** Exercise goal **
Return every line from the records below that has the word "mclk".

** Supplied records **
_ _ _ _ _
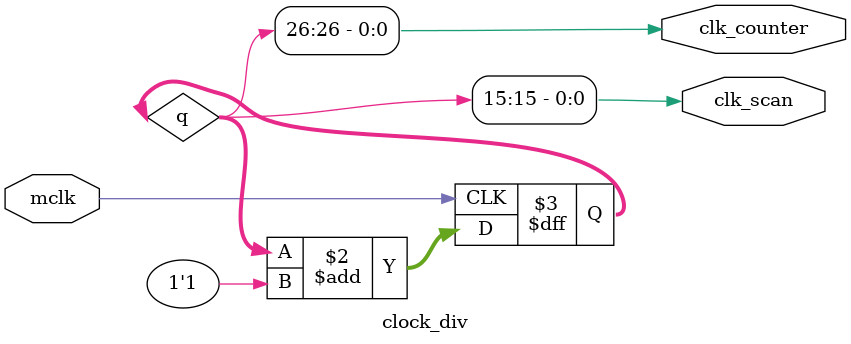
<source format=v>
module clock_div(
    mclk,
    clk_counter,
    clk_scan
);

input mclk;

output clk_counter;
output clk_scan;

reg [26:0] q;

always @(posedge mclk)
begin
    q <= q + 1'b1;
end

assign clk_counter = q[26]; //1Hz
assign clk_scan = q[15];

endmodule

</source>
_ _ _ _ _
** Result below **
    mclk,
input mclk;
always @(posedge mclk)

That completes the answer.